On November 20, President Obama issued an executive order on immigration that will allow up to 5 million people to live free from the fear of deportation. The president's actions -- though temporary, and by no means a substitute for Congress passing immigration reform legislation -- are welcome news for the millions of Americans whose family members, friends, and coworkers can now come out of the shadows and contribute to the country they call home.
Four days after the president's announcement on immigration, Latino Decisions asked Hispanic voters whether they supported the administration's actions. An overwhelming 89 percent of polled Latino voters viewed the executive actions favorably. This strong support from Latino voters held up regardless of party affiliation, with 95 percent of Democrats, 81 percent of Independents, and 76 percent of Republicans endorsing the president's decision to grant administrative relief to millions of undocumented individuals.

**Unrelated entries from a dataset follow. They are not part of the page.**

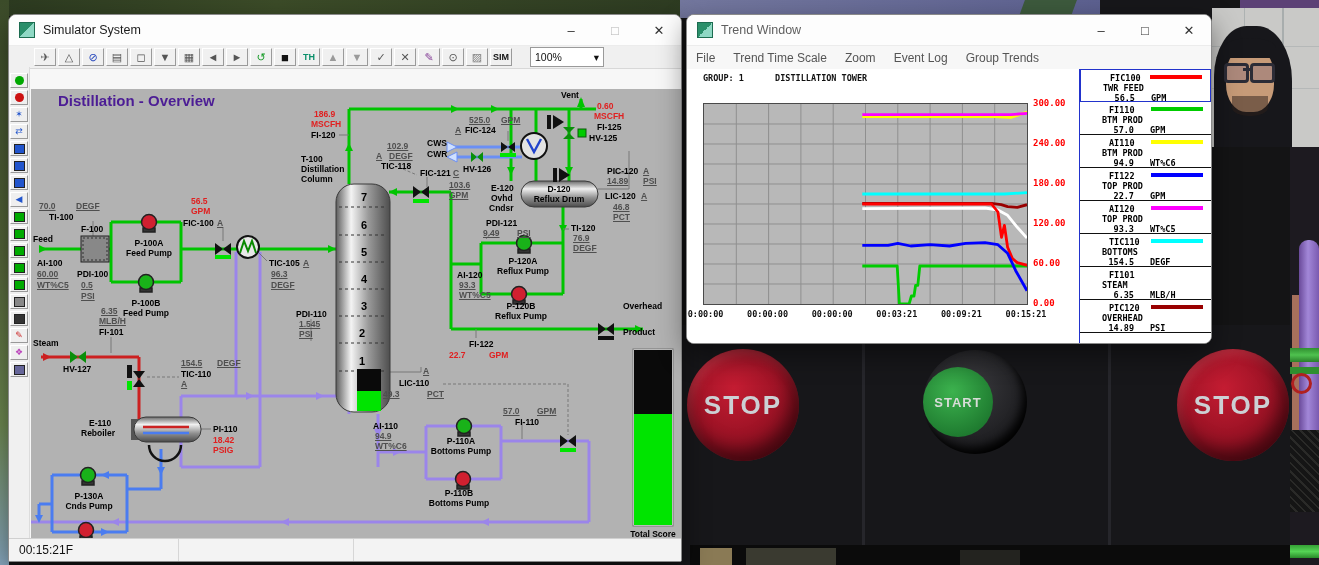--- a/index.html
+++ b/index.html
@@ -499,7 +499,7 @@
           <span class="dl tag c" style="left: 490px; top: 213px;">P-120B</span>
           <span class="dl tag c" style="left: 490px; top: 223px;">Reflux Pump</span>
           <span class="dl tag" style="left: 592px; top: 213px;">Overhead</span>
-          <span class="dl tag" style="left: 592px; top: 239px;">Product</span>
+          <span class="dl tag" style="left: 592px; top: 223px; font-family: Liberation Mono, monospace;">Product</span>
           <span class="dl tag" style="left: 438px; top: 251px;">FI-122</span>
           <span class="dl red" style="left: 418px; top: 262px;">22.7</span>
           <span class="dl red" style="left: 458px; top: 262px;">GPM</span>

Latinos are particularly affected by Congress' failure to fix our broken immigration system. A poll of Latino voters just before the 2014 midterm elections found that 58 percent of respondents had a family member, friend, or co-worker who was undocumented. Immigration reform isn't just an abstract issue for many Latino voters: The continued absence of immigration reform can mean losing a father, a mother, a close friend, or a valued employee to deportation. Latino voters will not soon forget that House leadership refused to give reform a vote on the House floor after the Senate passed a bipartisan immigration reform bill in June 2013. And when the 2016 elections roll around, whether they identify as Democrats, Independents, or Republicans, Latino voters will remember the president's executive order, the stability it provided for their loved ones -- as well as the way that their representatives in Congress reacted to the president's announcement.

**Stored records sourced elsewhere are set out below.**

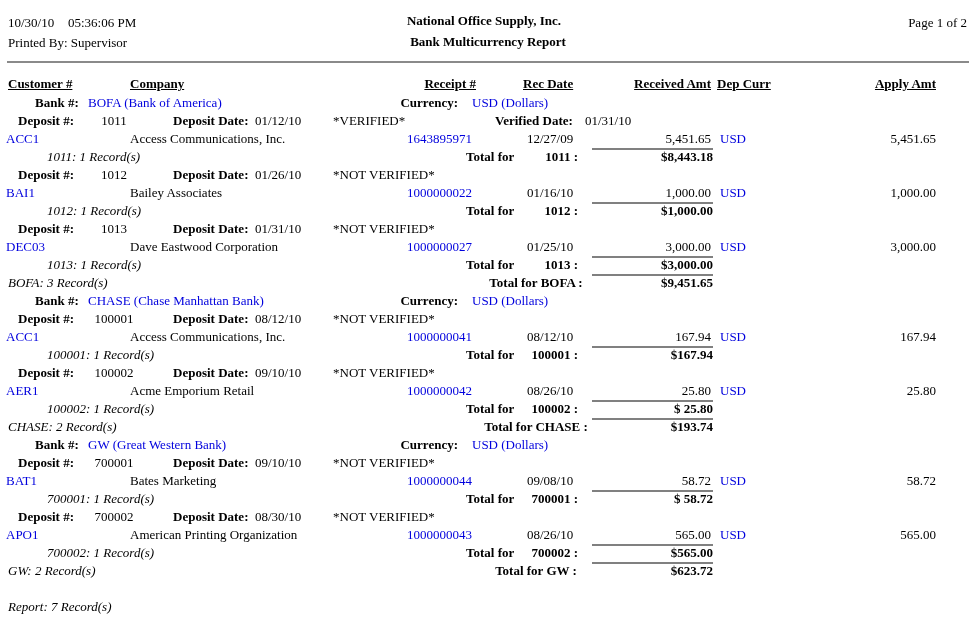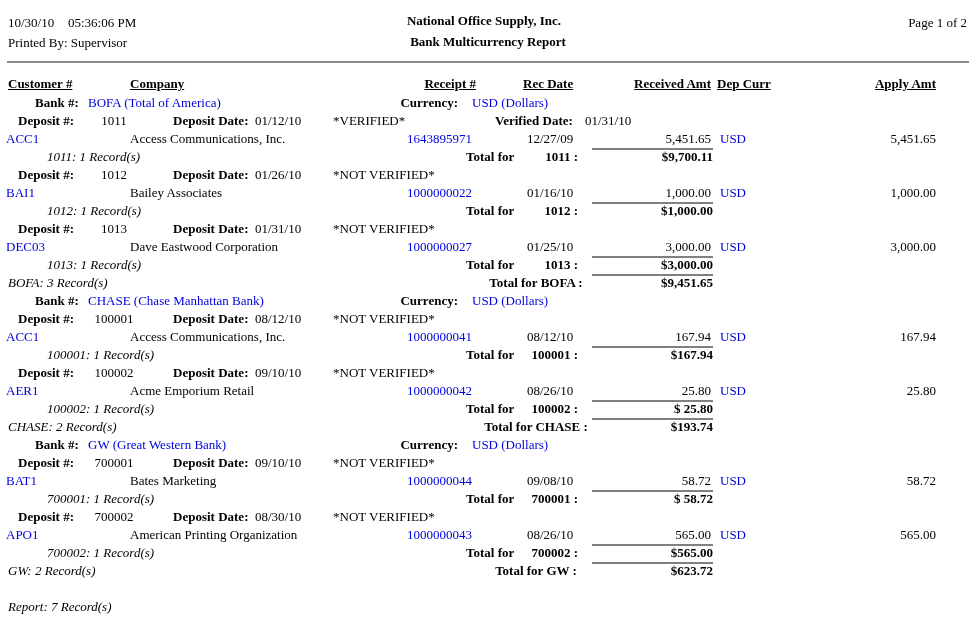--- a/index.html
+++ b/index.html
@@ -61,7 +61,7 @@
 
     <div class="row">
       <span class="a b blbl">Bank #:</span>
-      <span class="a lk bname">BOFA (Total of America)</span>
+      <span class="a lk bname">BOFA (Bank of America)</span>
       <span class="a b clbl">Currency:</span>
       <span class="a lk cval">USD (Dollars)</span>
     </div>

So how will Latino voters view the many Republicans voicing extreme opposition to the president's executive order on immigration? Rep. Louis Gohmert called the executive actions "an offense to the Constitution," and described the order as threatening "a state of lawlessness in America." The reliably anti-immigrant Rep. Steve King deemed the immigration fixes as "destroy[ing] the rule of law" and called on Congress to deny funding for the order, "whatever form that takes." Even Speaker of the House John Boehner, usually a more moderate voice than Gohmert or King, pledged "to fight the president tooth and nail" if the Obama administration acted on immigration.
The 2016 elections are not far off. As we've noted previously in this space, 2016 will be nothing like 2014 for the Republican Party. The Senate races of 2016 will take place in states with large Latino populations, and the electorate that comes out to the polls in 2016 will be much more diverse than in 2014. Opposing the President's actions on immigration makes little sense for those GOP lawmakers with significant Latino constituencies in their districts -- or for presidential aspirants who hope to court Latino voters in swing states such as Florida, Colorado, and Nevada. Adopting the hyperbolic, counter-productive posturing of Reps. King and Gohmert will only damage the GOP's national brand with Hispanics and alienate the Latino voters who might very well be the deciding factor in a competitive election.
That is why a few GOP lawmakers, understanding that Latino voters overwhelmingly support commonsense action on immigration, have measured their responses to the president's executive order. Consider newly-elected Rep. Carlos Curbelo. Curbelo, who represents a district that is 67 percent Hispanic, has so far stayed far away from the outrageous rhetoric of Gohmert, King & co., preferring instead to encourage the president to work with Congress while also urging his GOP colleagues to leave existing measures such as DACA (Deferred Action for Childhood Arrivals) alone. Meanwhile, several Republican members of Congress who have in the past been supportive of immigration reform efforts, including Reps. Jeff Denham, Mario Diaz-Balart, Ileana Ros-Lehtinen, Mike Coffman, and David Valadao, voted against Rep. Ted Yoho's recent move to block the president's executive order.
It's worth repeating that Latino voters across the board, including 76 percent of Republican Latinos, strongly support the president's executive order. Some members of the Republican Party understand this fact and have so far refused to cave in to the extreme anti-immigrant elements of their party. If the GOP hopes to keep the Senate in 2016 or to win back the White House, the party should follow their lead.